Mutual Fund Regulations

The erstwhile Unit Trust of India (UTI) was setup by the Reserve Bank of India in 1963 and it functioned under its regulatory and administrative control till 1978, the Industrial Development Bank of India (IDBI) took over regulatory and administrative control of the UTI thereafter,

The Government of India enacted the Securities and Exchange Board of India Act, 1992 on 4th April, 1992 which created the Securities and Exchange Board of India (SEBI). SEBI issued a comprehensive set of regulations in 1993 and revised them again in 1996.

 

Net Asset Value (NAV)

It is the value of an entity's assets less the value of its liabilities, often in relation to open-end or mutual funds, since shares of such funds registered with the US Securities and Exchange Commission are redeemed at their net asset value. Net asset value may represent the value of the total equity or it may be divided by the number of shares outstanding held by investors and thereby, represent the net asset value per share.

 

Depository System

'A depository is a file or a set of files in which data is stored for the purpose of safe keeping or identity authentication', defined by Germany Depository.

In India, the Depositories Act, 1996 defines a depository to mean 'A company formed and registered under the Companies Act, 1956 and which has been granted a certificate of registration under Sub-Section (1A) of Section 12

of the Securities and Exchanges Board of India Act, 1992’.

 

Depository System in India

In order to put a check on seams after the 1992 stock market seam, the depository system was adopted in the recommendation of a technical committee.

The main objective of the recommendation of the depository system were.

(i) Maintenance of accounts

(ii) To keep transfer (of funds) in electronic accounts.

(iii) To enable trade possible without the certificate so that there is no risk in the trade.

Under the depository act 1996, SEBI registered two companies namely

(i) National Security Depository Ltd. (NSDL) and

(ii) Central Depository services India Ltd. (CSDL). The necessity of the certificates was abolished by- registering the shares through depository into electronic accounts. This process is known as D-materialisation of shares.

 

NSDL and CSDL

NSDL was registered by the SEBI on 7th. June, 1996 as India's first depository to facilitate trading and settlement of securities in the demat form. It is promoted by IDBI.UTI, NSE.

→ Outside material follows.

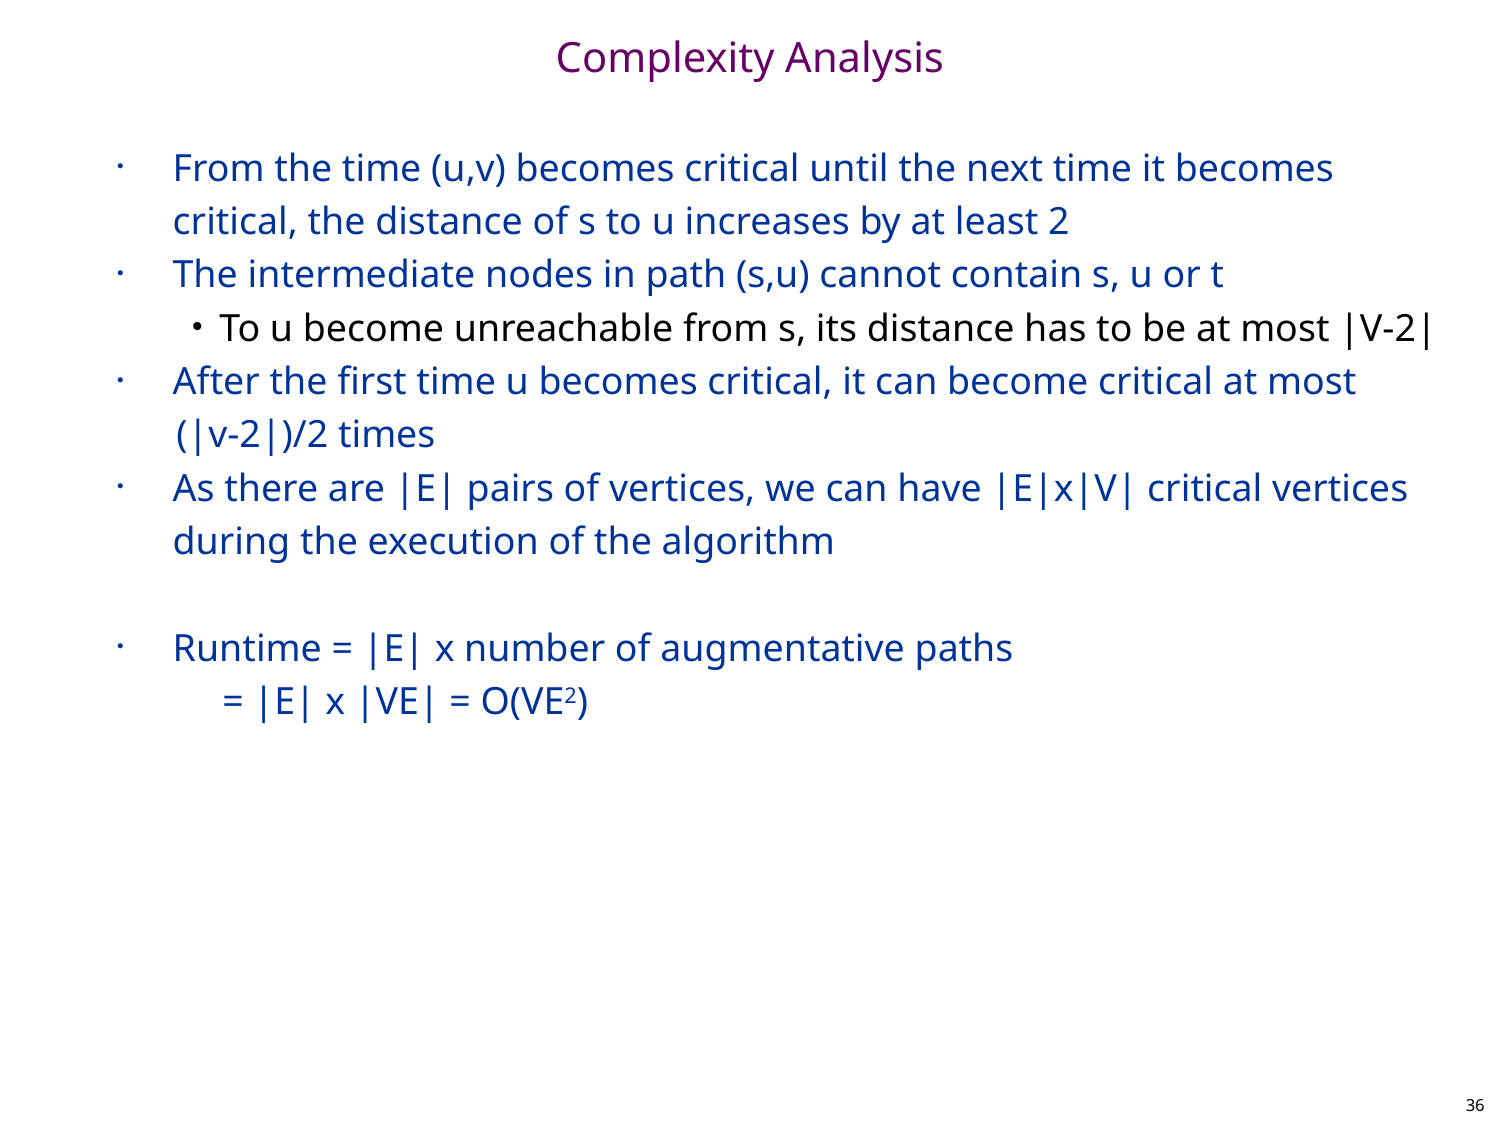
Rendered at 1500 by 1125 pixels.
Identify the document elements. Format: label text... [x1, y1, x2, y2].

CSDL commenced its operations during February, 1999 and was promoted by Stock Exchange Mumbai in association with Bank of Baroda, Bank of India, SBI and HDFC Bank.

 

Types of Depository System

The two types are as follows

 

Securities Immobilisation System of Depository

Under this system, certificates of securities are securely deposited in the depository and its complete detail is taken into a computer. Once some certificate is taken into a computer, then the total business related to them can be done only through electronic accounting system unless the Securities are taken out from the depository.

 

Securities Dematerialisation System of Depository

Dematerialisation is the process by which a client can get physical certificates converted into electronic balances. An investor intending to dematerialise its securities needs to have an account with a DP. The client has to deface and surrender the certificates registered in its name to the DP. After intimating NSDL electronically, the DP sends the securities to the concerned Issuer/ R&T agent.